The next morning we decided to revisit St. Mary's so we could see inside the famous basilica. As I mentioned before, Kraków is significant because so much is original. This church is one such example. The nave features an original gothic alter, which is unusual because so many Catholic cathedrals redid their interiors along the centuries with baroque design or, tragically, had to rebuild after bombings in the war. When you see the alter, it becomes clear why this one was preserved so continuously over the years, even when some wanted to replace it. We were able to see the ceremonial opening of the alter that morning, which I captured in the video below. It is hard to explain the true majesty of the artwork, even as someone who is not Catholic. The figures are life-size and beautifully gilded, and I can say my jaw actually dropped when the alter was opened.
That afternoon, we made our visit to the Wieliczka Salt Mine, which is a short train ride out of Kraków. It is one of the oldest operating salt mines in the world, having started production all the way back in the 1600s. Our tour took us down 130 meters below the earth, through the top 3 chambers of the 9 chamber mine. We had to climb down over 800 steps throughout the tour, but luckily had an elevator ride back to the surface at the end. One of the distinctive features of the salt mine is how the miners created chapels throughout the mine to worship at the beginning and end of their shifts. There are 80 chapels in the complex, though only a few are still open to the public. The most famous of these is the St. Kinga Chapel, named for the legend surrounding the mine. The story goes that Kinga, a Hungarian princess, was engaged to a prince of Kraków, and wished that there could be salt mines in Poland like the mines she had back home, which brought wealth to her people. She made this wish and threw her engagement ring into the mine near her home before setting out for Kraków. When she arrived, she ordered her men to dig. They found a large lump of salt, inside of which was King's ring! She is now the patron saint of salt miners, and is the namesake of the beautiful cathedral, which is entirely carved from salt.

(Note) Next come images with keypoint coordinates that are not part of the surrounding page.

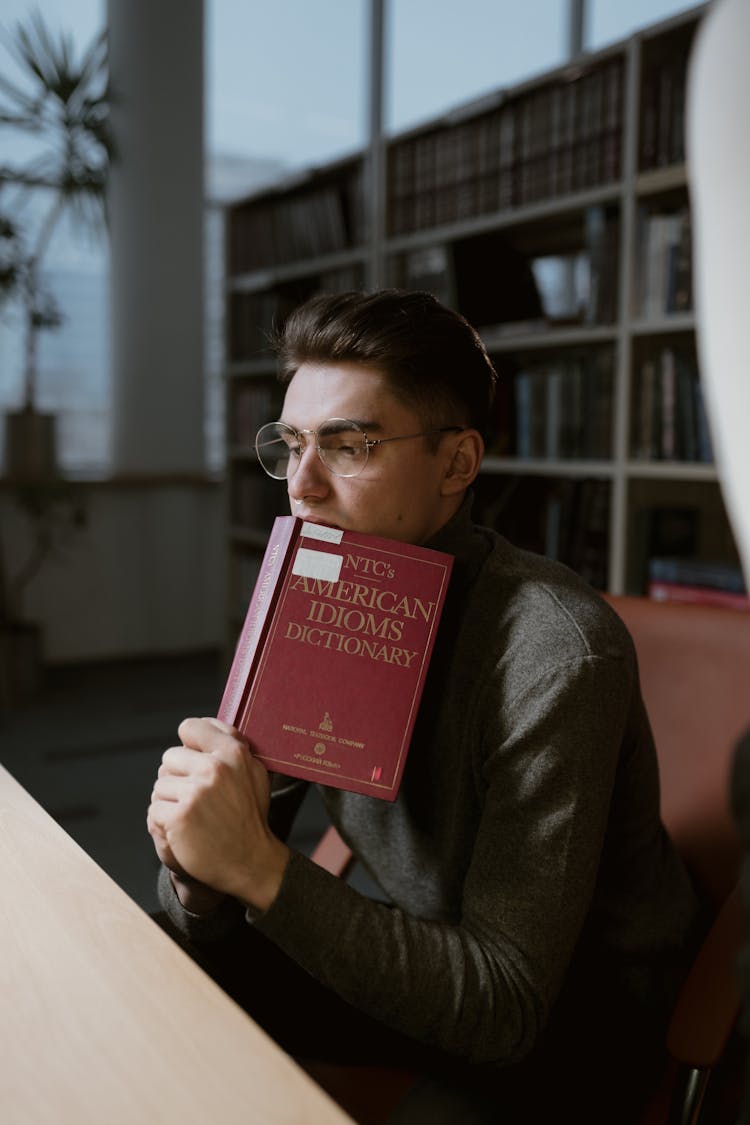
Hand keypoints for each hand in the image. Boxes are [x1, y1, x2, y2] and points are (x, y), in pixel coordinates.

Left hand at [148, 717, 289, 910]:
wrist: (249, 861)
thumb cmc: (249, 816)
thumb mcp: (254, 773)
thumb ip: (232, 745)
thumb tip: (205, 726)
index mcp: (233, 752)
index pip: (190, 728)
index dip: (188, 745)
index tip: (194, 760)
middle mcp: (215, 768)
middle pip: (169, 758)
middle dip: (177, 777)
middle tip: (197, 799)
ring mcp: (196, 793)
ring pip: (159, 786)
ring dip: (170, 802)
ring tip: (193, 817)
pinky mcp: (179, 817)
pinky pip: (154, 810)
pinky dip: (164, 823)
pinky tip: (184, 831)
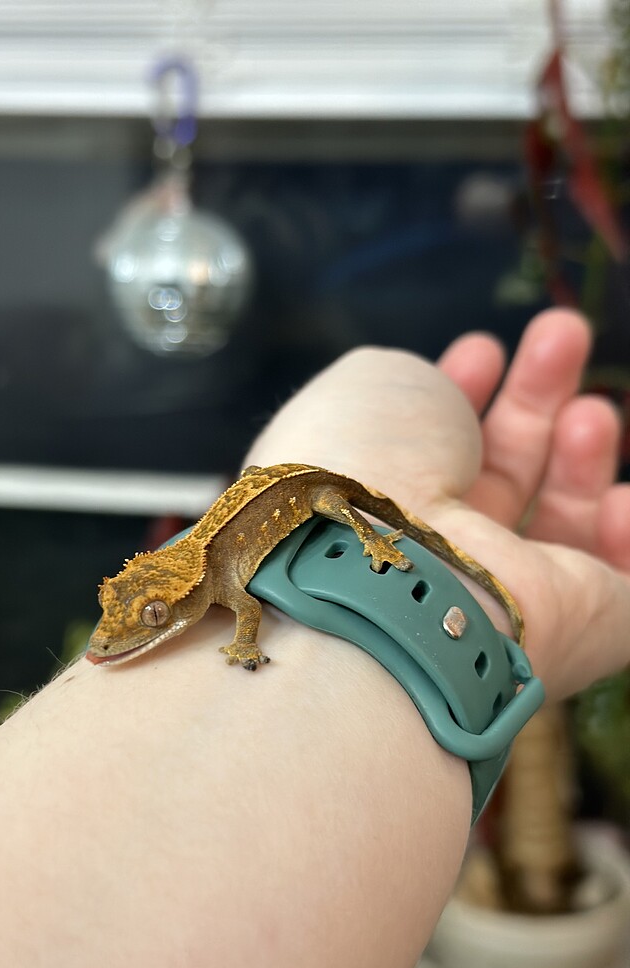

When we once again emerged above the surface, we returned to Kraków for dinner (pierogis, soup, and vodka) before our night train to Prague. I will tell more about that adventure in the next post, but for now I hope I have captured how much we truly loved our time in Kraków, and how we are excited to return again someday. It was our most unexpected excitement so far, and reminds me that sometimes having no expectations allows us to truly open up to the possibilities of a place.